> _Directions_: Please set down every entry again exactly as it stands, without the pictures.

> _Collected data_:
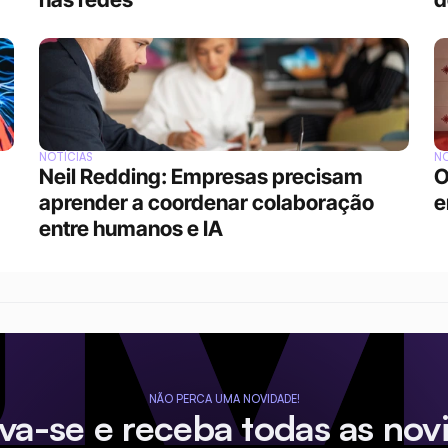
NOTÍCIAS
NO
Neil Redding: Empresas precisam 
O
aprender a coordenar colaboração 
e
entre humanos e IA
NÃO PERCA UMA NOVIDADE!
eva-se e receba todas as nov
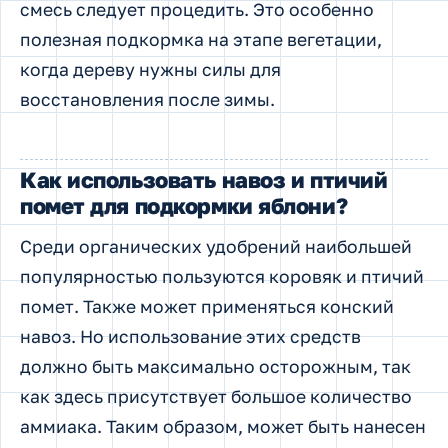
смесь следует процедить. Это особенно
полезная подкормка на этапе вегетации,
когда дереву нужны силы для
восстановления после зимы.
Как использовать навоз и птичий
помет для подкормки яблони?
Среди органических удобрений наибольшей
популярностью пользуются коровяк и птичий
помет. Также может применяться конский
навоз. Но использование этих средств
должно быть максимально осторожным, так
как здесь присутствует большое количество
аммиака. Таким образом, может быть нанесен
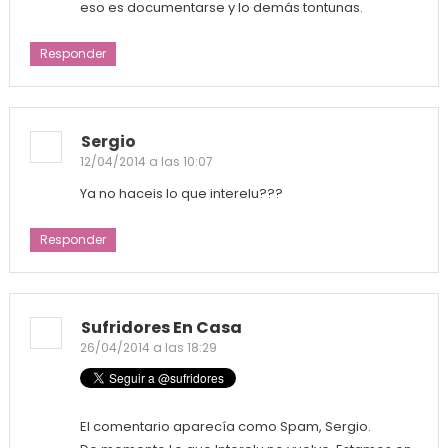
eso es documentarse y lo demás tontunas.
Responder
Sergio
12/04/2014 a las 10:07
Ya no haceis lo que interelu???
Responder
Sufridores En Casa
26/04/2014 a las 18:29
El comentario aparecía como Spam, Sergio.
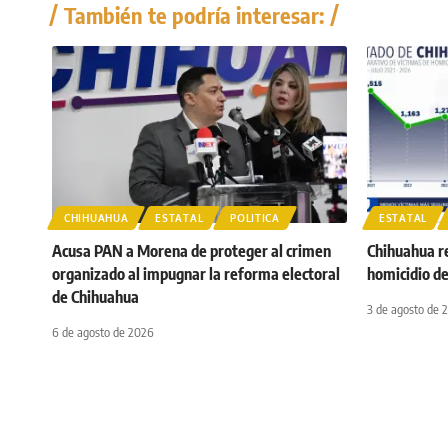
También te podría interesar:
CHIHUAHUA
ESTATAL
POLITICA
ESTATAL
Acusa PAN a Morena de proteger al crimen
Chihuahua r
organizado al impugnar la reforma electoral
homicidio d
de Chihuahua
3 de agosto de 
6 de agosto de 2026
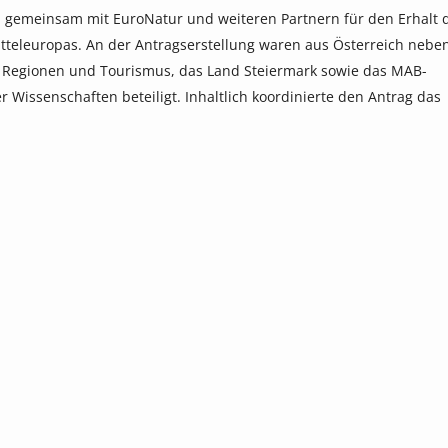
en gemeinsam mit EuroNatur und weiteren Partnern für den Erhalt 
teleuropas. An der Antragserstellung waren aus Österreich nebe
 Regionen und Tourismus, das Land Steiermark sowie das MAB-
Wissenschaften beteiligt. Inhaltlich koordinierte den Antrag das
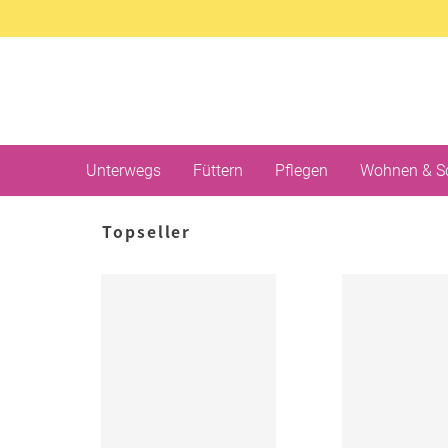
Unterwegs
Füttern
Pflegen
Wohnen & S
Topseller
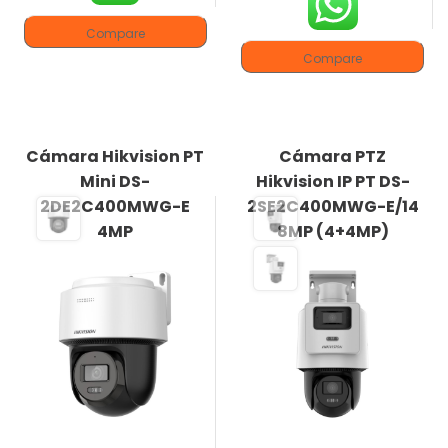
Compare
Compare
Cámara Hikvision PT
Cámara PTZ
Mini DS-
Hikvision IP PT DS-
2DE2C400MWG-E
2SE2C400MWG-E/14
4MP
8MP (4+4MP)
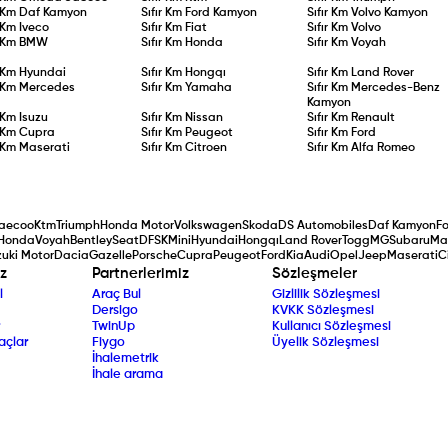
r Km
Daf Kamyon
Sıfır Km
Ford Kamyon
Sıfır Km
Volvo Kamyon
r Km
Iveco
Sıfır Km
Fiat
Sıfır Km
Volvo
r Km
BMW
Sıfır Km
Honda
Sıfır Km
Voyah
r Km
Hyundai
Sıfır Km
Hongqı
Sıfır Km
Land Rover
r Km
Mercedes
Sıfır Km
Yamaha
Sıfır Km
Mercedes-Benz
Kamyon
r Km
Isuzu
Sıfır Km
Nissan
Sıfır Km
Renault
r Km
Cupra
Sıfır Km
Peugeot
Sıfır Km
Ford
r Km
Maserati
Sıfır Km
Citroen
Sıfır Km
Alfa Romeo
aecoo
Ktm
Triumph
Honda Motor
Volkswagen
Skoda
DS Automobiles
Daf Kamyon
F
Honda
Voyah
Bentley
Seat
DFSK
Mini
Hyundai
Hongqı
Land Rover
Togg
MG
Subaru
Ma
uki Motor
Dacia
Gazelle
Porsche
Cupra
Peugeot
Ford
Kia
Audi
Opel
Jeep
Maserati
C
z
Partnerlerimiz
Sözleşmeler
l
Araç Bul
Gizlilik Sözleşmesi
Dersigo
KVKK Sözleşmesi
TwinUp
Kullanıcı Sözleşmesi
açlar
Fiygo
Üyelik Sözleşmesi
İhalemetrik
İhale arama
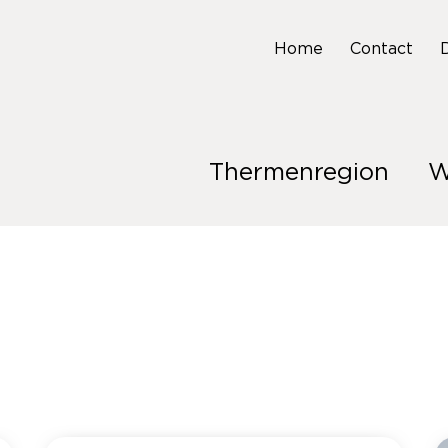
Home
Contact
Thermenregion
W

> _Exercise result_:
NOTÍCIAS
NO
Neil Redding: Empresas precisam 
O
aprender a coordenar colaboração 
e
entre humanos e IA
NÃO PERCA UMA NOVIDADE!
eva-se e receba todas as nov
смесь следует процедить. Это особенно
полезная подкормка на этапе вегетации,
когда дереву нужны силы для
восстановления после зимы.
Как использовать навоз и птичий
помет для подкормки яблони?
Среди органических удобрений наибольшей
популярностью пользуются коровяк и птичий
помет. Также может применяться конский
навоз. Но использование этих средств
должно быть максимально осторожным, так
как здесь присутствует большое количество
аммиака. Таким образом, может быть нанесен
eso es documentarse y lo demás tontunas.
Responder
Sergio
12/04/2014 a las 10:07
Ya no haceis lo que interelu???
Responder
Sufridores En Casa
26/04/2014 a las 18:29
El comentario aparecía como Spam, Sergio.
También te podría interesar:
CHIHUAHUA
ESTATAL
POLITICA
ESTATAL
Acusa PAN a Morena de proteger al crimen
Chihuahua r
organizado al impugnar la reforma electoral
homicidio d
de Chihuahua
3 de agosto de 
6 de agosto de 2026
en gemeinsam mit EuroNatur und weiteren Partnern für den Erhalt 
teleuropas. An der Antragserstellung waren aus Österreich nebe
 Regionen und Tourismus, das Land Steiermark sowie das MAB-
Wissenschaften beteiligt. Inhaltlich koordinierte den Antrag das
Unterwegs
Füttern
Pflegen
Wohnen & S
Topseller
Compare
Compare
Cámara Hikvision PT
Cámara PTZ
Mini DS-
Hikvision IP PT DS-
2DE2C400MWG-E
2SE2C400MWG-E/14
4MP
8MP (4+4MP)
r Km
Daf Kamyon
Sıfır Km
Ford Kamyon
Sıfır Km
Volvo Kamyon
r Km
Iveco
Sıfır Km
Fiat
Sıfır Km
Volvo
r Km
BMW
Sıfır Km
Honda
Sıfır Km
Voyah
r Km
Hyundai
Sıfır Km
Hongqı
Sıfır Km
Land Rover
r Km
Mercedes
Sıfır Km
Yamaha
Sıfır Km
Mercedes-Benz
Kamyon
r Km
Isuzu
Sıfır Km
Nissan
Sıfır Km
Renault
r Km
Cupra
Sıfır Km
Peugeot
Sıfır Km
Ford
r Km
Maserati
Sıfır Km
Citroen
Sıfır Km
Alfa Romeo
aecoo
Ktm
Triumph
Honda Motor
Volkswagen
Skoda
DS Automobiles
Daf Kamyon
F
Honda
Voyah
Bentley
Seat
DFSK
Mini
Hyundai
Hongqı
Land Rover
Togg
MG
Subaru
Ma
uki Motor
Dacia
Gazelle
Porsche
Cupra
Peugeot
Ford
Kia
Audi
Opel
Jeep
Maserati
C
z
Partnerlerimiz
Sözleşmeler
l
Araç Bul
Gizlilik Sözleşmesi
Dersigo
KVKK Sözleşmesi
TwinUp
Kullanıcı Sözleşmesi
açlar
Fiygo
Üyelik Sözleşmesi
İhalemetrik
İhale arama
Home
Contact
Thermenregion
W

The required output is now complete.